Star Trek: Voyager's Get Out Of Jail Free Card: Suspiria Explained

Being a "Star Trek" fan is a full-time job unlike any other. While normal people would find hundreds of hours of material a daunting prospect, the average Trekkie has been dutifully conditioned to say things like, "Don't worry, this overall mediocre show finally gets good in season 4" or staunchly defend some of the absolute weirdest and most out-there concepts ever produced in live action. (I have three words for you: baby Clint Howard. Actually, make that another three: killer ooze monster.)

"Star Trek: Voyager" had plenty of highlights and lowlights in that regard, from that time Captain Katherine Janeway (Kate Mulgrew) and Lieutenant Tom Paris (Robert Duncan McNeill) hooked up with each other after devolving into lizards – yes, this really happened – to the horrifying legacy of "Tuvix." But none of it would've been possible had Paramount Television failed to support the production that would become "Voyager" back in its earliest conception.
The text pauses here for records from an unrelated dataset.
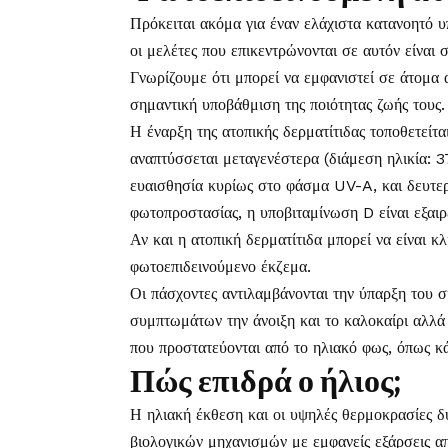
Πρόκειται ακόμα για έναν ελάχιστα κατανοητό υ
οι μελέτες που επικεντρώνονται σε αυτόν είναι σ
Γνωρίζουμε ότι μπορεί να εμφανιστεί σε άτομα 
σημαντική υποβάθμιση της ποιότητας ζωής τους.
Η έναρξη της ατοπικής δερματίτιδας τοποθετείτ
αναπτύσσεται μεταγενέστερα (διάμεση ηλικία: 37
ευαισθησία κυρίως στο φάσμα UV-A, και δευτε
φωτοπροστασίας, η υποβιταμίνωση D είναι εξαιρ
Αν και η ατοπική δερματίτιδα μπορεί να είναι κλ
φωτοεπιδεινούμενο
έκζεμα
.
Οι πάσχοντες αντιλαμβάνονται την ύπαρξη του 
συμπτωμάτων την άνοιξη και το καλοκαίρι αλλά
που προστατεύονται από το ηλιακό φως, όπως κ
Πώς επιδρά ο ήλιος;
Η ηλιακή έκθεση και οι υψηλές θερμοκρασίες δ
βιολογικών μηχανισμών με εμφανείς εξάρσεις α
While "Deep Space Nine" gets all the credit for radically reinventing the very idea of what "Trek" could be, it was "Voyager" that pushed boundaries a few years later by virtue of its premise of a Starfleet ship hopelessly stranded in the farthest reaches of a distant quadrant of the galaxy. A far cry from the franchise's mission statement of optimistic exploration within a very defined and downright utopian framework, this upstart new series seemed even more sacrilegious than setting an entire show on a space station.

So, in order to sell a very skeptical decision-maker on the potential of "Voyager," creators Rick Berman, Michael Piller, and Jeri Taylor came up with a compromise. They'd build an escape plan right into the pilot episode, a "Break glass in case of emergency" scenario should low ratings dictate a creative overhaul. That, however, was only the beginning.

Plan B

Sometimes, writers strike gold with a brilliant pitch that sets the stage for a vastly compelling and hopefully long-lasting series — it's when figuring out the details that things get tricky. For "Star Trek: Voyager" co-creators Rick Berman, Michael Piller, and Jeri Taylor, they had the unenviable task of convincing Paramount Television President Kerry McCluggage that they weren't completely bending the "Trek" ethos until it broke. Despite the apparent bleakness of having a crew cut off from everyone they know back home and flinging them into the cold, unknown depths of space with zero support system other than themselves, the "Trek" veterans knew that they could pull off another hopeful, idealistic series.

That required some brainstorming, however, as they attempted to balance the strength of their original pitch — arguably one of the most exciting starting points of any "Trek" show, in which a cosmic entity known as the Caretaker (taking the form of an elderly human, portrayed by Basil Langton) abducts the USS Voyager and transports them 70,000 light years away — with the need to adjust on the fly. Their solution was to reference a second ancient lifeform named Suspiria, in the form of a young girl (Lindsay Ridgeway), and use her as a potential backup plan to get the crew home again much quicker. In author Stephen Edward Poe's 1998 novel "A Vision of the Future – Star Trek: Voyager," Berman explained their reasoning:

"Frankly we made a concession to finally finish the sales job ... the other entity that we met in the pilot. It's out there somewhere. We will try to find that entity and contact that entity more than once during the next several years because we know that the entity has the ability to send us back home."

The backup to the backup plan

If at any point "Star Trek: Voyager" began to suffer from flagging ratings and audience impatience regarding the crew's circumstances, the writing team would've had to pull the trigger on Suspiria. This didn't end up becoming necessary as the writers were given a longer runway to let "Voyager" play out, allowing them to flesh out and subsequently deal with Suspiria in the season 2 episode "Cold Fire." Still, the Voyager crew were nowhere closer to home.

Enter the idea of our heroes stumbling upon a wormhole, one that could transport them all the way back to Earth. While a simple solution to a series-long problem, this would've also resulted in the show's transformation into something much less thrilling. For his part, Michael Piller was against this all along. In "A Vision of the Future," he explained:

"I'd be very disappointed if that happened ... that would rob the freshness of the show. It would turn into a very traditional, straight-ahead-to-the-original Star Trek show. There's an emotional investment that comes with being away from home under those circumstances...the impact that it makes on every person on that ship. They suddenly realize they may never see their home again, their loved ones again. The stakes, the investment they have in trying to get home again. It's a very strong motivational underpinning of the series."

Jeri Taylor agreed, although she used this potential "Get out of jail free" card as motivation: "I think you need to keep that sort of nervous energy going creatively, saying to yourself, 'No, I don't have an easy way out. I have to keep coming up with ways to make this intriguing and interesting.'" Ultimately, the writers returned Voyager to Earth without any of these "outs." But who knows what could've been?